• _Your assignment_
Skip the pictures. Repeat everything else in the records word for word.

• _Records shown_
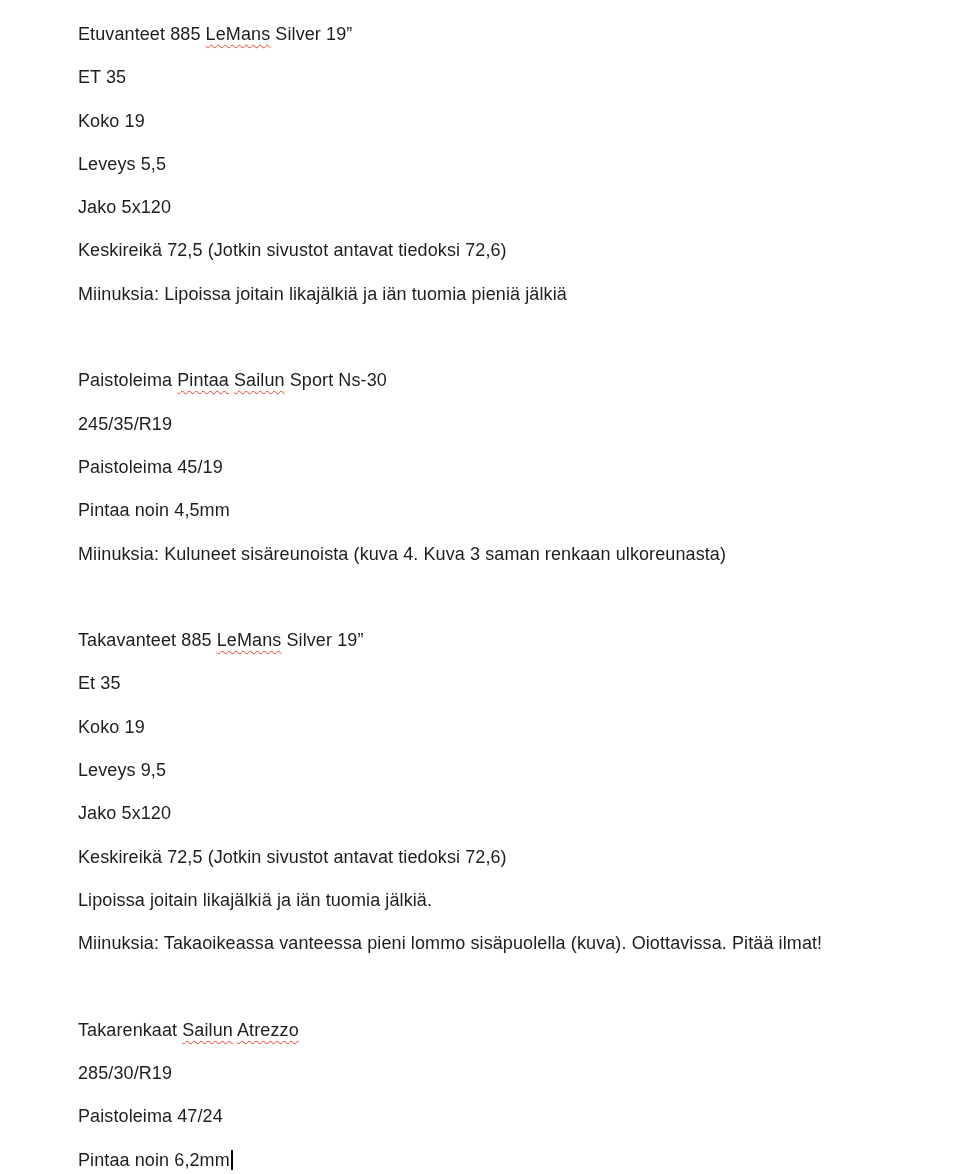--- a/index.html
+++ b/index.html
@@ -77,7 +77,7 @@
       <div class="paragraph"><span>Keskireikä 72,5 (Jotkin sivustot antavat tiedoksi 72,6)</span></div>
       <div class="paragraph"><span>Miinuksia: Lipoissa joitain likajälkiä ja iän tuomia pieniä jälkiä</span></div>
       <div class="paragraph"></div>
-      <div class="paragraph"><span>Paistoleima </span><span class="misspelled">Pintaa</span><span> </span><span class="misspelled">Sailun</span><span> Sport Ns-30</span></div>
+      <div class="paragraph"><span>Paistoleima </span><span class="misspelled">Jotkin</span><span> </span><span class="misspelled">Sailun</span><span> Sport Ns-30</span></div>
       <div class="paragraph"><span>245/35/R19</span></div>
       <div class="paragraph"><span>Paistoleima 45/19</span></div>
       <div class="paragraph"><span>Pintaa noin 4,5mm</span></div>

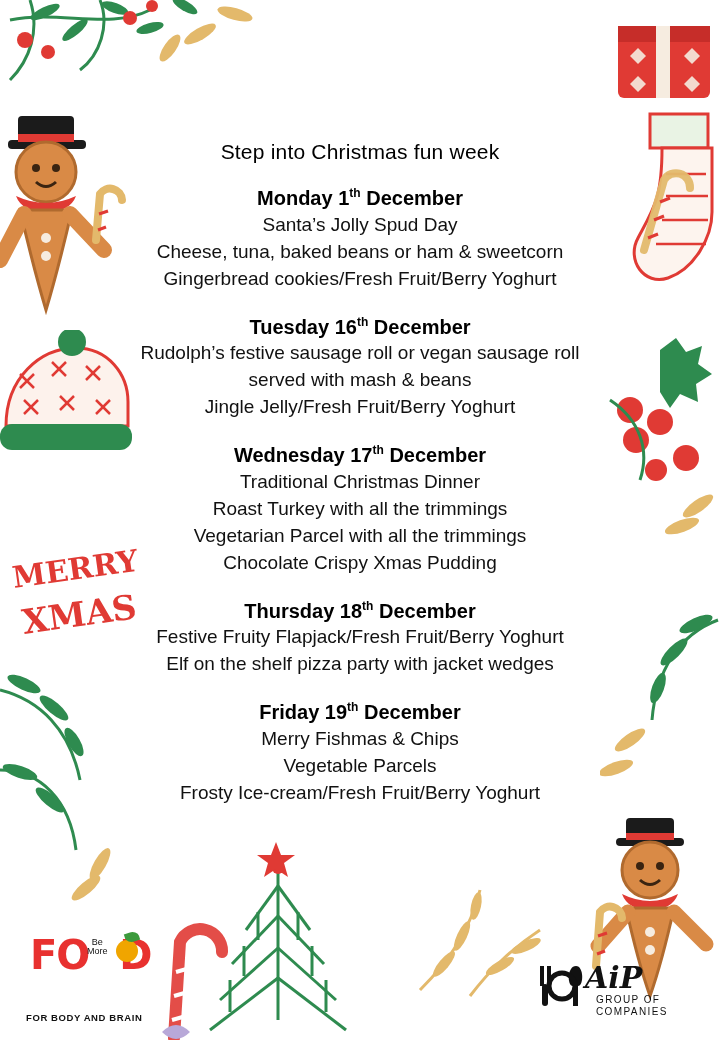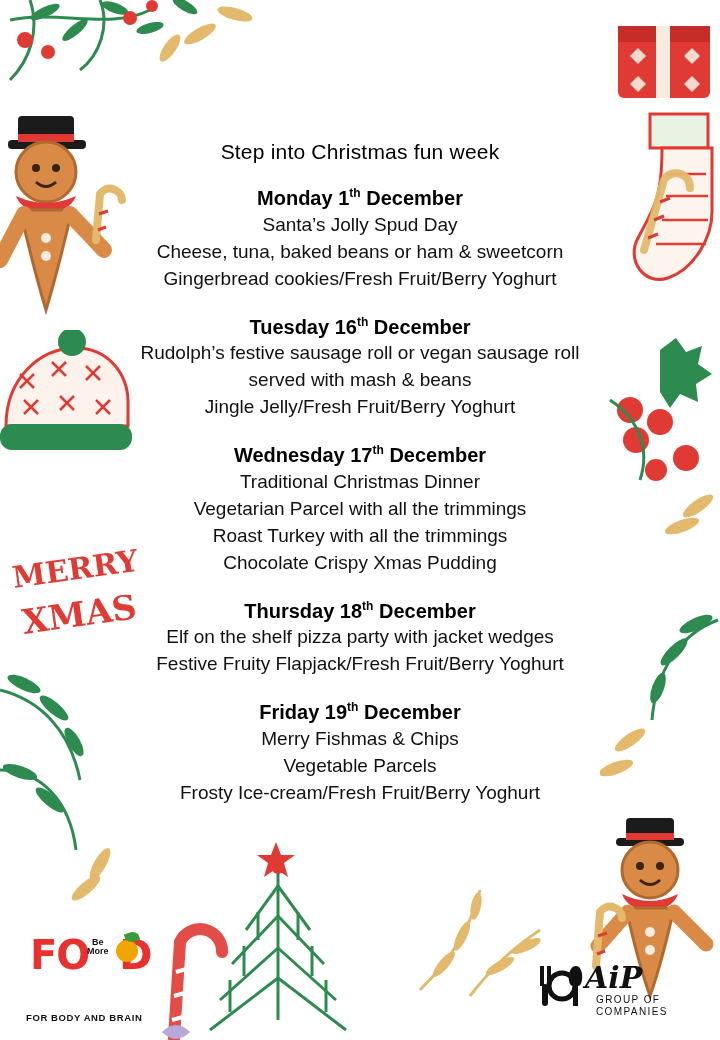--- a/index.html
+++ b/index.html
@@ -480,8 +480,8 @@
         <span>December</span>
       </div>
       <div class="line">Traditional Christmas Dinner</div>
+      <div class="line">Roast Turkey with all the trimmings</div>
       <div class="line">Vegetarian Parcel with all the trimmings</div>
-      <div class="line">Roast Turkey with all the trimmings</div>
       <div class="line">Chocolate Crispy Xmas Pudding</div>
     </div>
 

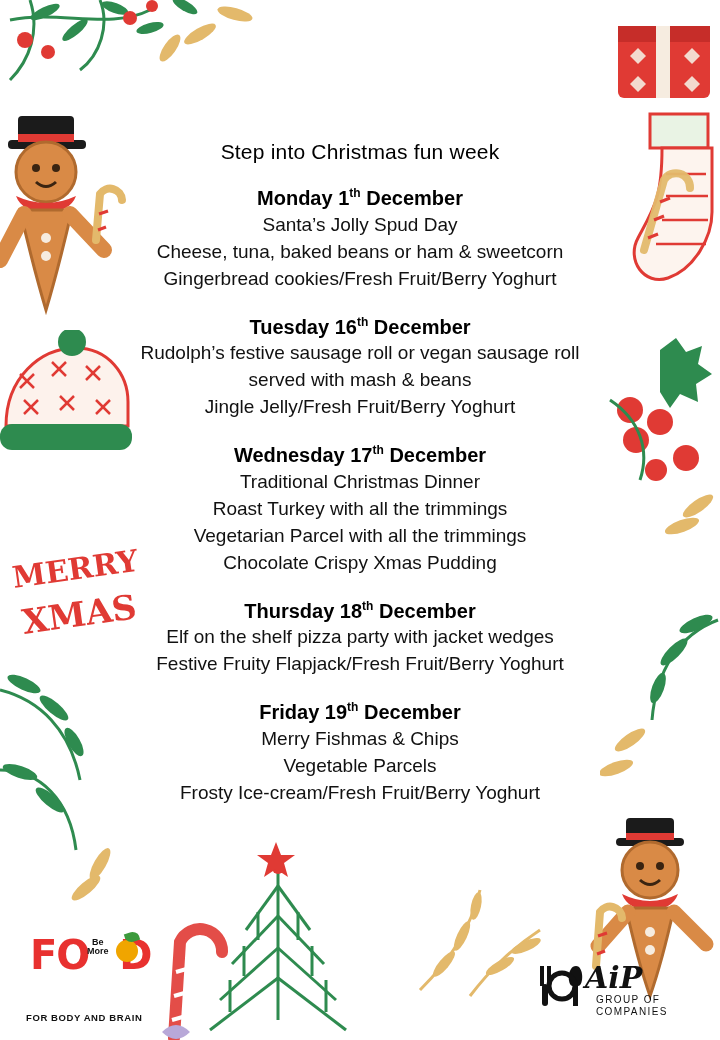--- a/index.html
+++ b/index.html
@@ -491,8 +491,8 @@
         <span>18</span><sup>th</sup>
         <span>December</span>
       </div>
+      <div class="line">Festive Fruity Flapjack/Fresh Fruit/Berry Yoghurt</div>
       <div class="line">Elf on the shelf pizza party with jacket wedges</div>
-      <div class="line">Festive Fruity Flapjack/Fresh Fruit/Berry Yoghurt</div>
     </div>
 
     <div class="day-block">

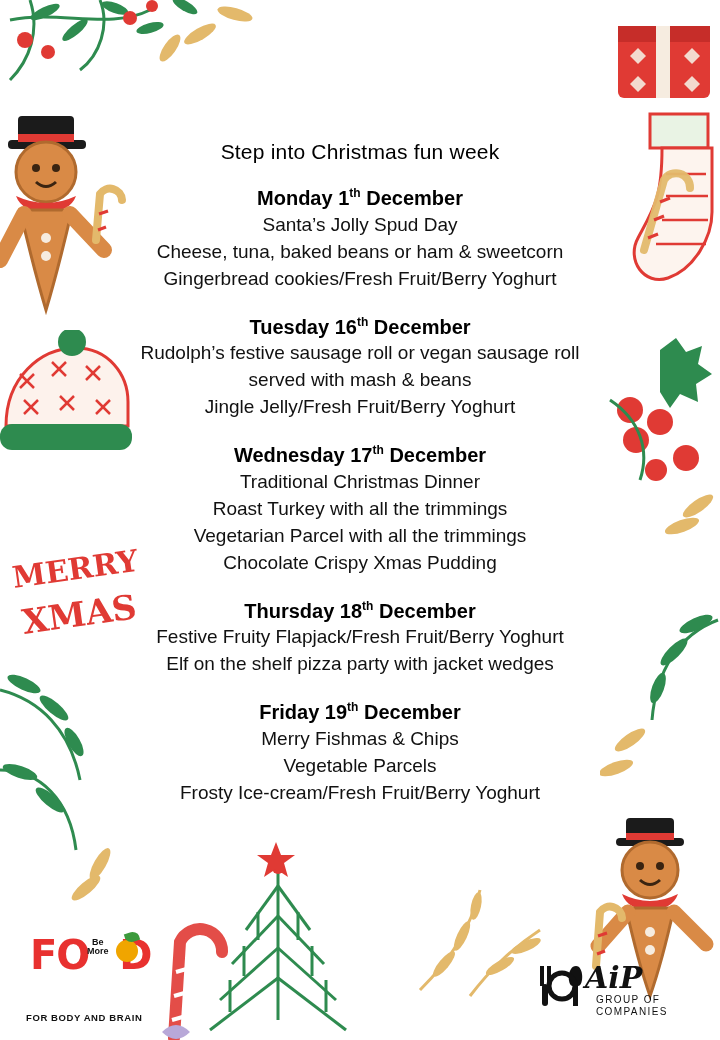--- a/index.html
+++ b/index.html
@@ -121,7 +121,7 @@
     left: 63px;
     top: 12px;
     font-size: 9px;
-    font-weight: bold;
+    font-weight: normal;
     color: #111111;
     line-height: 1.05;
     text-align: center;

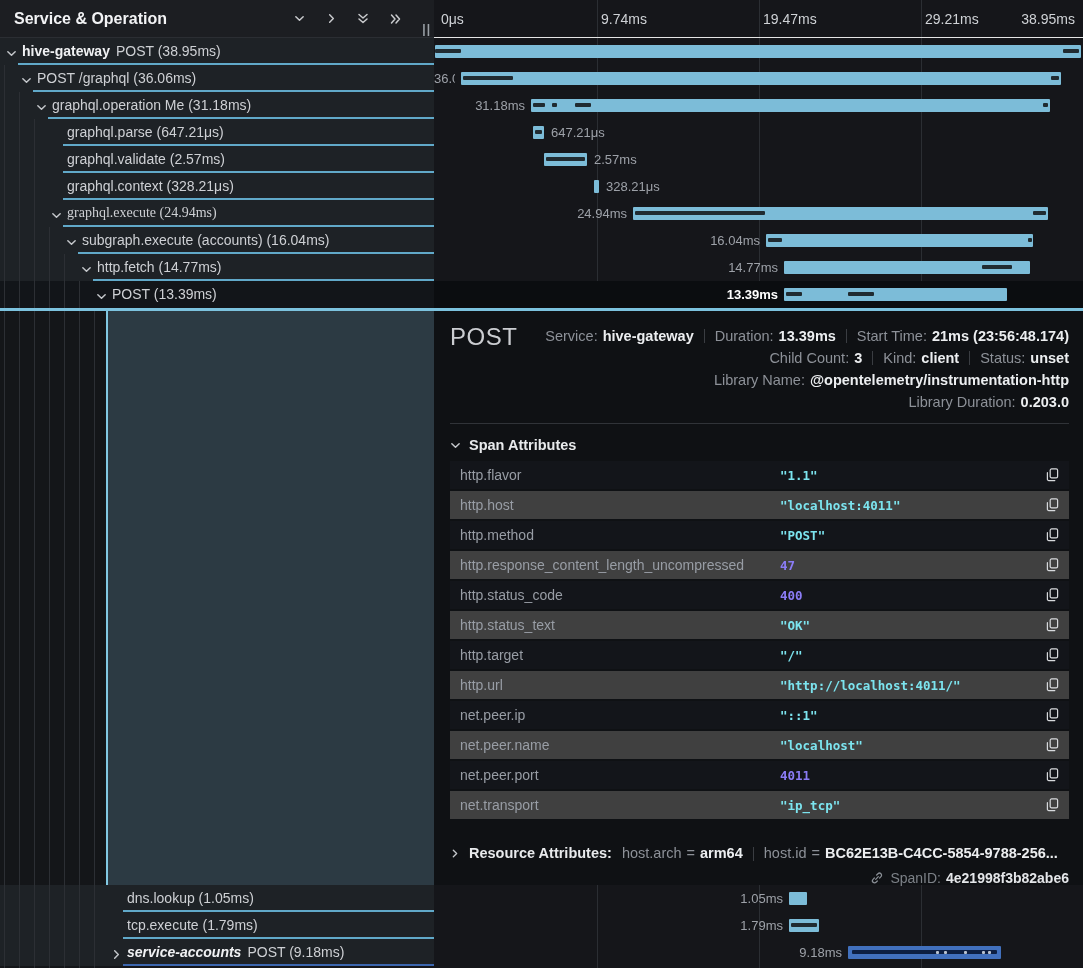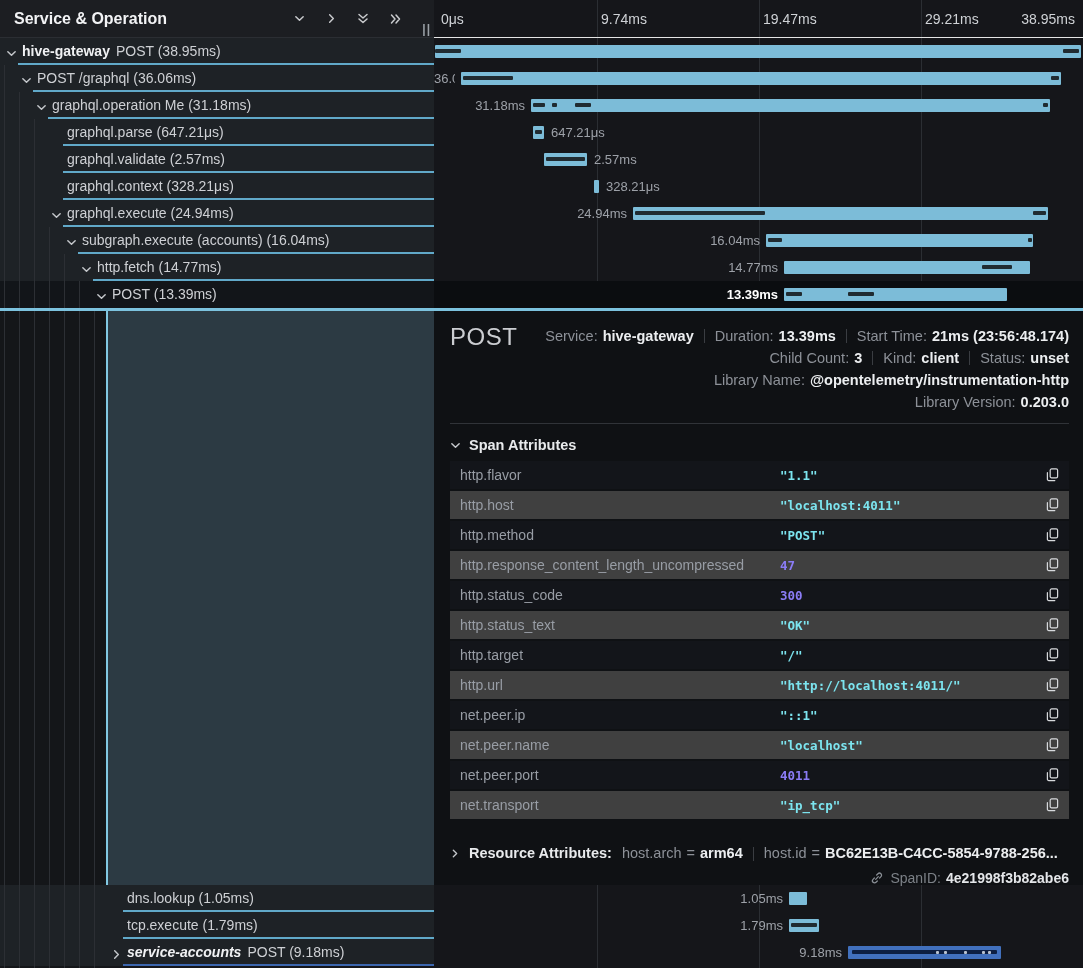--- a/index.html
+++ b/index.html
@@ -460,7 +460,7 @@
           <span class="chev" style="left: 51px;"><svg width="11" height="11" viewBox="0 0 12 12">
               <path d="M2 4 L6 8 L10 4" fill="none" stroke="currentColor" stroke-width="1.6" stroke-linecap="round" stroke-linejoin="round"></path>
             </svg></span>
-          <span class="rowtext" style="left: 67px;"><span>graphql.execute (24.94ms)</span></span>
+          <span class="rowtext" style="left: 67px; font-family: Liberation Serif, serif;"><span>graphql.execute (24.94ms)</span></span>
           <div class="uline" style="left: 63px;"></div>
         </div>
         <div class="trow" style="top: 227px;">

• _Response to the task_
--- a/index.html
+++ b/index.html
@@ -77,7 +77,7 @@
       <div class="paragraph"><span>Keskireikä 72,5 (Jotkin sivustot antavat tiedoksi 72,6)</span></div>
       <div class="paragraph"><span>Miinuksia: Lipoissa joitain likajälkiä ja iän tuomia pieniä jälkiä</span></div>
       <div class="paragraph"></div>
-      <div class="paragraph"><span>Paistoleima </span><span class="misspelled">Pintaa</span><span> </span><span class="misspelled">Sailun</span><span> Sport Ns-30</span></div>
+      <div class="paragraph"><span>Paistoleima </span><span class="misspelled">Jotkin</span><span> </span><span class="misspelled">Sailun</span><span> Sport Ns-30</span></div>
       <div class="paragraph"><span>245/35/R19</span></div>
       <div class="paragraph"><span>Paistoleima 45/19</span></div>
       <div class="paragraph"><span>Pintaa noin 4,5mm</span></div>

--- a/index.html
+++ b/index.html
@@ -480,8 +480,8 @@
         <span>December</span>
       </div>
       <div class="line">Traditional Christmas Dinner</div>
+      <div class="line">Roast Turkey with all the trimmings</div>
       <div class="line">Vegetarian Parcel with all the trimmings</div>
-      <div class="line">Roast Turkey with all the trimmings</div>
       <div class="line">Chocolate Crispy Xmas Pudding</div>
     </div>
 

--- a/index.html
+++ b/index.html
@@ -491,8 +491,8 @@
         <span>18</span><sup>th</sup>
         <span>December</span>
       </div>
+      <div class="line">Festive Fruity Flapjack/Fresh Fruit/Berry Yoghurt</div>
       <div class="line">Elf on the shelf pizza party with jacket wedges</div>
-      <div class="line">Festive Fruity Flapjack/Fresh Fruit/Berry Yoghurt</div>
     </div>
 
     <div class="day-block">

--- a/index.html
+++ b/index.html
@@ -121,7 +121,7 @@
     left: 63px;
     top: 12px;
     font-size: 9px;
-    font-weight: bold;
+    font-weight: normal;
     color: #111111;
     line-height: 1.05;
     text-align: center;

--- a/index.html
+++ b/index.html
@@ -460,7 +460,7 @@
           <span class="chev" style="left: 51px;"><svg width="11" height="11" viewBox="0 0 12 12">
               <path d="M2 4 L6 8 L10 4" fill="none" stroke="currentColor" stroke-width="1.6" stroke-linecap="round" stroke-linejoin="round"></path>
             </svg></span>
-          <span class="rowtext" style="left: 67px;"><span>graphql.execute (24.94ms)</span></span>
+          <span class="rowtext" style="left: 67px; font-family: Liberation Serif, serif;"><span>graphql.execute (24.94ms)</span></span>
           <div class="uline" style="left: 63px;"></div>
         </div>
         <div class="trow" style="top: 227px;">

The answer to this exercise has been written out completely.